In Norwegens Nachbarland Schweden könnte ein bereits erloschen geglaubtes Feuer bald wieder aufflammen. 2010 gerieten König Carl Gustaf (74) und seine ganze Familie in die Bredouille, als sich die Army-of-Lovers-Sängerin Camilla Henemark (55) in einem Buch über ihre Affäre mit dem Monarchen ausliess. Henemark legte später mehrfach mit schlüpfrigen Aussagen nach. Bis heute halten sich Gerüchte aus schwedischen Rotlichtkreisen hartnäckig, dass umfangreiche Bild- und Videoaufnahmen über weitere Lustbarkeiten des Königs existieren, mit denen er schon erfolgreich erpresst worden sei. Entsprechende Berichte von letzter Woche gerieten der Olof-Palme-News wegen vorerst in den Hintergrund, tauchen aber sicher wieder auf.

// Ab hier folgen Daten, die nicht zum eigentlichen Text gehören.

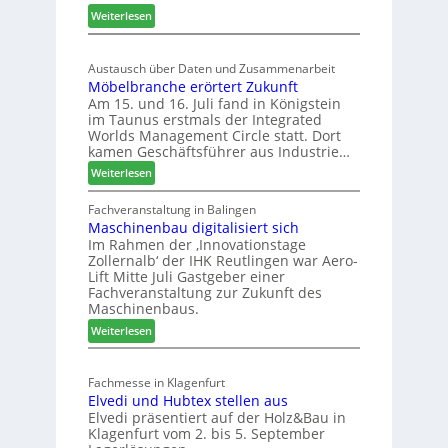
:
e
Weiterlesen
s
E
r
a
g
ö
c
Austausch über Daten und Zusammenarbeit
g
f
h
Möbelbranche erörtert Zukunft
e
f
t
Am 15. und 16. Juli fand in Königstein
r
n
T
im Taunus erstmals der Integrated
:
e
o
Worlds Management Circle statt. Dort
S
t
n
kamen Geschäftsführer aus Industrie…
t
L
n
:
Weiterlesen
a
o
e
M
b
g
n
ö
Fachveranstaltung in Balingen
i
i
Maschinenbau digitalisiert sich
b
l
s
Im Rahmen der ‚Innovationstage
e
e
t
Zollernalb‘ der IHK Reutlingen war Aero-
l
s
i
Lift Mitte Juli Gastgeber einer
b
G
k
Fachveranstaltung zur Zukunft des
r
e
b
Maschinenbaus.
a
s
e
:
Weiterlesen
n
c
r
M
c
h
e
a
h
ä
i
Fachmesse in Klagenfurt
s
e
f
c
Elvedi und Hubtex stellen aus
c
e
t
h
Elvedi präsentiert auf der Holz&Bau in
h
r
s
Klagenfurt vom 2. bis 5. September
i
ö
j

All diese Geschichten haben etwas gemeinsam: Es geht um Sex und Geld, die die elitären und staatstragenden Schichten schon seit Jahrhunderten hauptsächlich antreiben. Das belegte schon der berühmte Soziologe Norbert Elias (1897–1990) in seinem Standardwerk «Die höfische Gesellschaft». Während solche Eskapaden früher toleriert, hinter vorgehaltener Hand belächelt oder mit Neid beobachtet wurden, sinkt heute der gesellschaftliche Respekt – nicht zuletzt des kleiner gewordenen Stellenwerts der Royals wegen. Und was früher als Schrulligkeit oder Charakterschwäche durchging, kann heute schnell weltweite Proteste auslösen. Prinz Philip, der diesen Mittwoch seinen 99. Geburtstag feierte, dürfte jedenfalls froh sein, dass er seine derben Sprüche noch im letzten Jahrhundert geklopft hat.